> _TEXT PASSAGE_

——

A one-way path towards gender justice: The West leading the rest
Some people hate feminism. Others decry the human-rights movement as white, middle-class, and Western. En route to an international women's rights conference, human-rights fellow Rochelle Terman reflects the rocky road to empowerment.
August 4, 2010
ENROUTE TO Bali, Indonesia — “During the World Conference of the UN Decade for Women in Copenhagen, UNICEF issued a statement saying that it was committed to assisting governments (Third World, of course) to fight the practice of clitoridectomy and other forms of genital mutilation. Surely a harmless, well-meaning statement that no feminist could object to? Some Third World feminists did. They felt that the crusading zeal with which Western women had seized on the issue was a mute, but nevertheless blatant, declaration that as usual it was up to the good ol’ paternalistic West to come and save the Third World…from its own nasty, backward habits… Some Third World feminists felt this so strongly and found it so objectionable that they actually protested UNICEF’s statement.”

——

> _WORK INSTRUCTIONS_
• A. In the article on gender justice, which organization put out a statement during the World Conference of the UN Decade for Women in Copenhagen?
• B. Write out the part of the article on gender justice starting at "A one-way path" and ending at "road to empowerment.".

> _DATA SEGMENT_
——

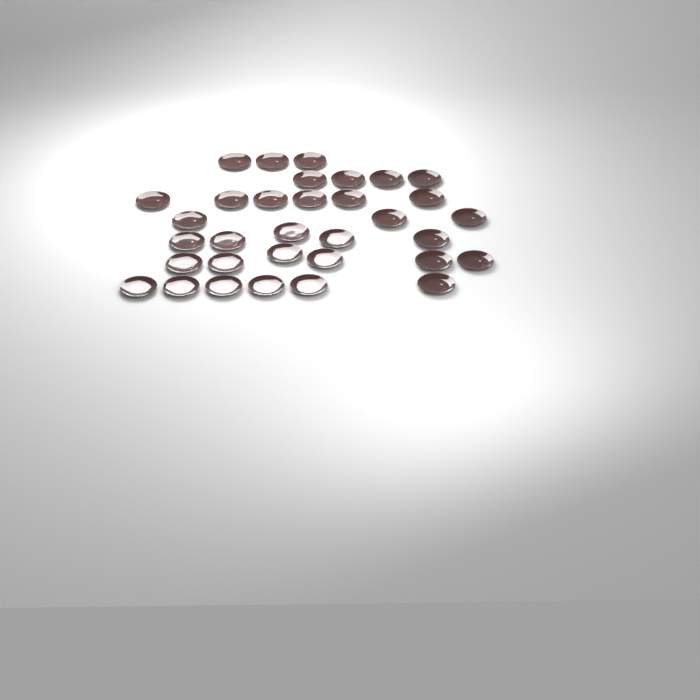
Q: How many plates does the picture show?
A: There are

——

> _RESULTS OF THE TASKS_
• A. UNICEF

• B.
A one-way path towards gender justice: The West leading the rest
Some people hate feminism. Others decry the human-rights movement as white, middle-class, and Western. En route to an international women's rights conference, human-rights fellow Rochelle Terman reflects the rocky road to empowerment.